Another killer of Medicare was the government tying it to Social Security. If you want Social Security, you must accept Medicare. Then huge swaths of retirees who could have private health insurance suddenly could not, driving up demand for a system that could have been funded by everyone but only used by the poor.
the Medicare actuary, using more realistic projections, puts the accrued shortfall at $34.8 trillion which is two-and-a-half times the annual GDP of the United States and works out to about $300,000 owed by every household in the country
Show me your canceled check to the Treasury for 300 large before you tell me we can keep Medicare as it is.

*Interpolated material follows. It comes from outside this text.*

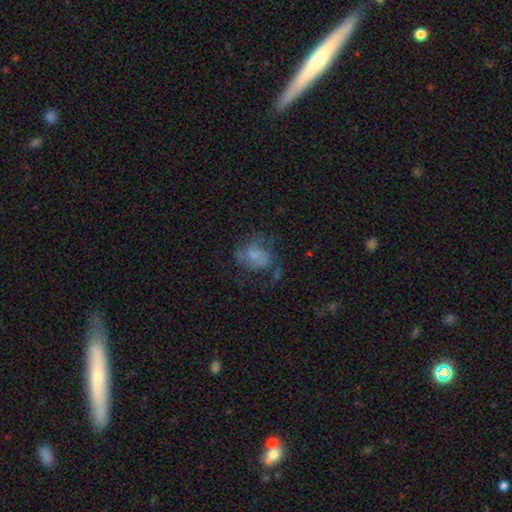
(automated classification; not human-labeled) This is possibly a featured or disk galaxy (46%). Merging: marginally none (38%).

Suggesting we have to fix every other government program before we deal with Medicare is like saying, "Let's trim that hangnail, and splint your broken wrist, before taking a look at that sucking chest wound, OK?"
Not suggesting we do nothing. But the author admits he is not a “tactician”. Zero and the Dems will cruise to reelection if we were to run on a platform like this.
At least, a lot less government-paid health care. It's coming whether you like it or not, and no matter who controls Washington.
The non-secret "secret" about the high cost of American health care compared to other nations is the billions upon billions we spend in essentially futile care during the last years of life. Barack Obama, Don Berwick, and Paul Ryan would all agree with this if their names could be kept off the quote.
If the system is to survive the demographic shifts of the next decades, this practice simply has to stop.
It may be that Paul Ryan prevails, and that the Medicare HMO's who are put in charge of utilization will determine that quadruple bypasses for patients who've had two strokes are "clinically ineffective" as compared to some prescriptions and a walker.
It may be that Barack Obama prevails, and that the Medicare advisory panel decides that a hip replacement is "not medically indicated" for 90 year olds, and that a nice wheelchair is more appropriate.
Both plans, if implemented, will see more patients go straight from the ED to a nice hospice room, if the prognosis for full recovery is thin enough.
And make no mistake, these decisions will all be cost motivated, and they will come to pass. Everyone who works in health care on the financial side has seen this coming for a decade.
The "golden age" of Medicare, when every new technology was covered, and when many weeks of life-prolonging attempts in the ICU preceded every death, is over. OVER.
Exactly
The government REQUIRES that to collect your SS, you must enroll in MEDICARE.
If you are a retired military member like me you MUST enoll in MEDICARE part B at age 65 or you are NOT ALLOWED to have access to TRICARE or any military treatment facilities!
Why?
Decoupling these programs seems like an easy test of weanng people off MEDICARE, IF you want to start cost cutting with age 65 and above citizens, who by and large are now trapped by choices they have made (or the govt made for them) over the past 40 years.
Who truthfully, are not going to be able to go get new jobs, start new careers, start racking up additional savings, or in many cases, find affordable private insurance and start over.
The entire system is stacked against that, and has been for decades, even in a goood economy. And this economy is a depression, by other means.